IronClaw can connect to any [Model Context Protocol (MCP)](https://modelcontextprotocol.io/) server and expose its tools to the agent. MCP is an open standard for tool servers, with a growing ecosystem of pre-built servers covering databases, APIs, cloud services, and more.

<Info>
  IronClaw connects to MCP servers over **HTTP transport** using JSON-RPC 2.0. The `stdio` transport (subprocess pipes) is not yet supported.
</Info>

***

## Add a Server

To add a MCP server you can either directly request your agent to use it, or configure it via CLI:

```bash theme={null}
ironclaw mcp add <server_name> <server_url>
```

***

## Authentication

If your MCP server requires authentication, use the following command:

```bash theme={null}
ironclaw mcp auth <server_name>
```

***

## Listing Available MCP Servers

Once connected, MCP tools appear in the agent's tool list alongside built-in tools.

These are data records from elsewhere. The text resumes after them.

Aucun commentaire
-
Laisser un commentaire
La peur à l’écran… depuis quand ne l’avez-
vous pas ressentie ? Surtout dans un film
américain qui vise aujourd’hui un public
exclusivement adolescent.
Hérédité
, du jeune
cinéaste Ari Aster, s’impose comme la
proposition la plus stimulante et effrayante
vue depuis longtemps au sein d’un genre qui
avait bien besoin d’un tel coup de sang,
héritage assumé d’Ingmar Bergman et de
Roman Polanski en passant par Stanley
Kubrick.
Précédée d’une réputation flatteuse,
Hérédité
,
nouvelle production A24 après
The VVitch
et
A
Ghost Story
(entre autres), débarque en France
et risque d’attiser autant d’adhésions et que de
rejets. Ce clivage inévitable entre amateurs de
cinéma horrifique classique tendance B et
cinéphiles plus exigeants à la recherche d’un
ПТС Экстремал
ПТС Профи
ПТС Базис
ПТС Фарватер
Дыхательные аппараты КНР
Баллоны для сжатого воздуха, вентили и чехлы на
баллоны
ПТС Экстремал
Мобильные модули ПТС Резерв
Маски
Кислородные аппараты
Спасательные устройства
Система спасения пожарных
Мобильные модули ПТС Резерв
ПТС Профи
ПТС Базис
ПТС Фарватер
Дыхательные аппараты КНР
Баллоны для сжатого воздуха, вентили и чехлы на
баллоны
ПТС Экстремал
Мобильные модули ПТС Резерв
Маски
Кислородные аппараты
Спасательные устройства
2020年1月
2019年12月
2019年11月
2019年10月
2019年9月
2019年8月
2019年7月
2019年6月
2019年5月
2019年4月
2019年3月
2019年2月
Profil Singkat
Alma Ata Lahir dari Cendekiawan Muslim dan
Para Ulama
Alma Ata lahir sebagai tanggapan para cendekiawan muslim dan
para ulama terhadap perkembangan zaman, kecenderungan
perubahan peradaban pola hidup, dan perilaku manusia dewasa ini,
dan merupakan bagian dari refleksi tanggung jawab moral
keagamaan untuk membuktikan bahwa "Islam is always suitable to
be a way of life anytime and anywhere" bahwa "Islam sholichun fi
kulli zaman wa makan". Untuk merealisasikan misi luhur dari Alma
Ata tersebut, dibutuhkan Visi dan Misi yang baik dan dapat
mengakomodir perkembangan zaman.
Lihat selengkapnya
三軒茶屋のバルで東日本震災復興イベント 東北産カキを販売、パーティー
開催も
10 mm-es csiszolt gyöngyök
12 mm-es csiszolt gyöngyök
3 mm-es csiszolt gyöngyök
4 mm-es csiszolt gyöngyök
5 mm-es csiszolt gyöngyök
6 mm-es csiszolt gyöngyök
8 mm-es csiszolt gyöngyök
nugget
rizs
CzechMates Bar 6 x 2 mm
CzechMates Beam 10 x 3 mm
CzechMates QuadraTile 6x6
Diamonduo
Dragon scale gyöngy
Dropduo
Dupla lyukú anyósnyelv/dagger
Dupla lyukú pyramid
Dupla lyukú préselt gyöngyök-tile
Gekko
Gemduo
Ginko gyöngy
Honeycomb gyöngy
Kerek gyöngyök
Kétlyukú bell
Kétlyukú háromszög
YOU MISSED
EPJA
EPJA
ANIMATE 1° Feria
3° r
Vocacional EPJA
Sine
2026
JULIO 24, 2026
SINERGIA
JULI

You can see them:

```bash theme={null}
# Via CLI
ironclaw mcp list
```

***

## Removing an MCP Server

Remove a server with:

```bash theme={null}
ironclaw mcp remove <server_name>
```

***

## WASM vs MCP: When to Use Each

| Consideration            | WASM                                                     | MCP                                                |
| ------------------------ | -------------------------------------------------------- | -------------------------------------------------- |
| **Isolation**            | Strong — wasmtime sandbox, fuel metering, memory limits  | Weaker — separate process, but no wasmtime sandbox |
| **Credential injection** | Proxy-level injection, WASM module never sees raw tokens | MCP server manages its own auth                    |
| **Network control**      | Domain allowlist via `capabilities.json`                 | MCP server controls its own network access         |
| **Ecosystem**            | Custom-built                                             | Large existing ecosystem (databases, APIs, cloud)  |
| **Language**             | Any `wasm32-wasi` target                                 | Any language                                       |
| **Startup cost**         | Module compilation on first load (then cached)           | External process must already be running           |
| **Best for**             | Custom integrations where isolation is critical          | Leveraging existing MCP servers                    |

<Note>
  For integrations that handle sensitive credentials or untrusted external data, prefer WASM tools. The network proxy and credential injection model give you stronger isolation guarantees than an MCP server running as a separate process.